Autor Desconocido
Éramos
la única familia en el restaurante con un niño. Yo senté
a Daniel en una silla para niño y me di cuenta que todos
estaban tranquilos comiendo y charlando.
De
repente, Daniel pegó un grito con ansia y dijo: "¡Hola
amigo!" Golpeando la mesa con sus gorditas manos. Sus
ojos estaban bien abiertos por la admiración. Con mucho
regocijo el se reía y se retorcía.
Yo miré
alrededor y vi la razón de su regocijo. Era un hombre
andrajoso con un abrigo en su hombro; sucio, grasoso y
roto. Sus pantalones eran anchos y con el cierre abierto
hasta la mitad y sus dedos se asomaban a través de lo
que fueron unos zapatos. Su camisa estaba sucia y su
cabello no había recibido un peine por largo tiempo. Sus
patillas eran cortas y muy poquitas y su nariz tenía
tantas venitas que parecía un mapa.
Estábamos un poco lejos de él para saber si olía, pero
seguro que olía mal. Sus manos comenzaron a menearse
para saludar. "Hola bebito, ¿cómo estás muchachón?" le
dijo el hombre a Daniel.
Mi
esposa y yo nos miramos, "¿Qué hacemos?" Daniel continuó
riéndose y contestó, "Hola, hola amigo."
Todos en
el restaurante nos miraron y luego miraron al
pordiosero. El viejo sucio estaba incomodando a nuestro
hermoso hijo.
Nos
trajeron nuestra comida y el hombre comenzó a hablarle a
nuestro hijo como un bebé. Nadie creía que era simpático
lo que el hombre estaba haciendo. Obviamente él estaba
algo borracho.
Mi
esposa y yo estábamos avergonzados. Comimos en silencio;
menos Daniel, que estaba súper inquieto y mostrando todo
su repertorio al pordiosero, quien le contestaba con sus
niñadas.
Finalmente terminamos de comer y nos dirigimos hacia la
puerta. Mi esposa fue a pagar la cuenta y le dije que
nos encontraríamos en el estacionamiento. El viejo se
encontraba muy cerca de la puerta de salida.
"Dios
mío, ayúdame a salir de aquí antes de que este loco le
hable a Daniel” Dije orando, mientras caminaba cerca del
hombre. Le di un poco la espalda tratando de salir sin
respirar ni un poquito del aire que el pudiera estar
respirando. Mientras yo hacía esto, Daniel se volvió
rápidamente en dirección hacia donde estaba el viejo y
puso sus brazos en posición de “cárgame."
Antes de
que yo se lo impidiera, Daniel se abalanzó desde mis
brazos hacia los brazos del hombre. Daniel en un acto de
total confianza, amor y sumisión recargó su cabeza sobre
el hombro del pordiosero. El hombre cerró sus ojos y
pude ver lágrimas corriendo por sus mejillas. Sus viejas
y maltratadas manos llenas de cicatrices, dolor y duro
trabajo, suave, muy suavemente, acariciaban la espalda
de Daniel. Nunca dos seres se habían acercado tanto en
tan poco tiempo. Yo me detuve aterrado.
El viejo
hombre se meció con Daniel en sus brazos por un momento,
luego abrió sus ojos y me miró directamente a los míos.

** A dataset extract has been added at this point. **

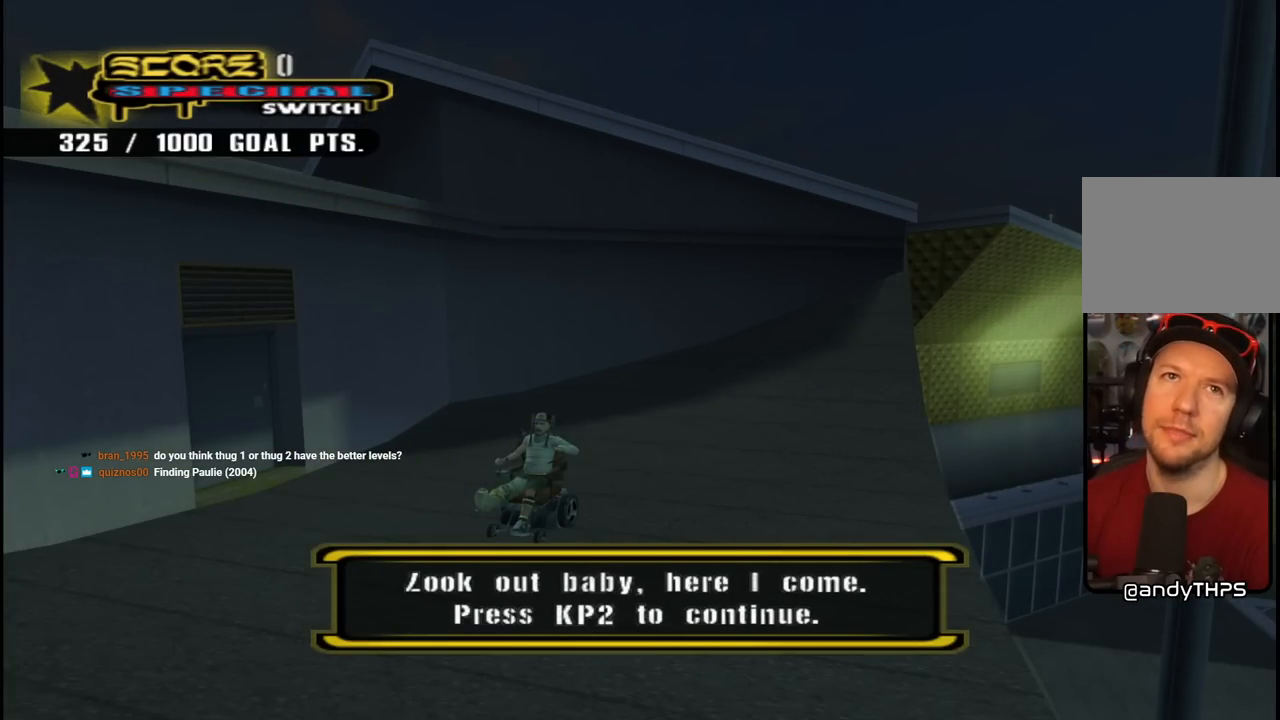
{"buttons": [], "left_stick": "center", "right_stick": "center", "events": [[150, "CROSS", "down"], [317, "CROSS", "up"]]}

Me dijo en voz fuerte y segura: "Usted, cuide a este
niño." De alguna manera le contesté: "Así lo haré" con
un inmenso nudo en mi garganta. El separó a Daniel de su
pecho, lentamente, como si tuviera un dolor.
Recibí a
mi niño, y el viejo hombre me dijo: "Dios le bendiga,
señor. Usted me ha dado un hermoso regalo."
No pude
decir más que unas entrecortadas gracias. Con Daniel en
mis brazos, caminé rápidamente hacia el carro. Mi esposa
se preguntaba por qué estaba llorando y sosteniendo a
Daniel tan apretadamente, y por qué yo estaba diciendo:
"Dios mío, Dios mío, perdóname."
Yo
acababa de presenciar el amor más puro a través de la
inocencia de un pequeño niño que no vio pecado, que no
hizo ningún juicio; un niño que vio un alma. En cambio
sus padres vieron un montón de ropa sucia. Yo fui un
ciego, cargando un niño que no lo era.